- Written task:
Without the pictures, repeat all of the data exactly as it appears below.

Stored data

------------------------------------

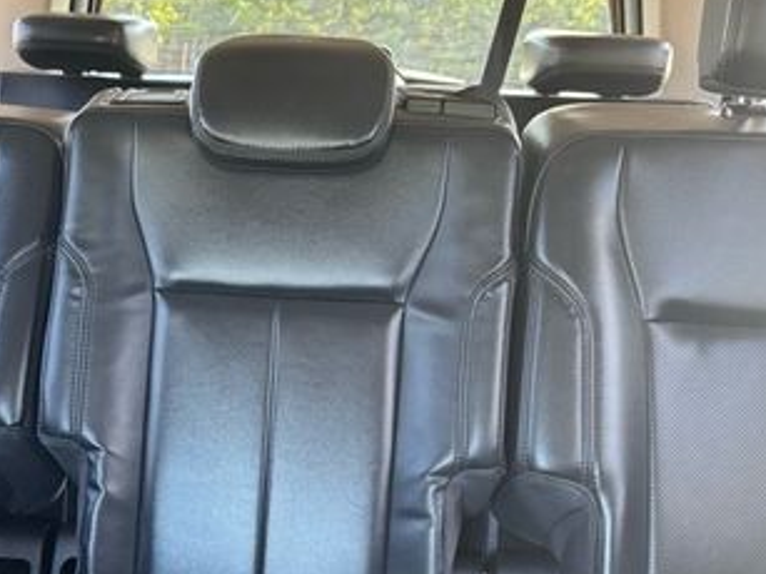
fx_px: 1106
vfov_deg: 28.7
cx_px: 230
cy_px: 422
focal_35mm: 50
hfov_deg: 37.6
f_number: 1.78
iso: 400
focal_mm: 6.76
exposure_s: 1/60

------------------------------------

- Final answer:
fx_px: 1106
vfov_deg: 28.7
cx_px: 230
cy_px: 422
focal_35mm: 50
hfov_deg: 37.6
f_number: 1.78
iso: 400
focal_mm: 6.76
exposure_s: 1/60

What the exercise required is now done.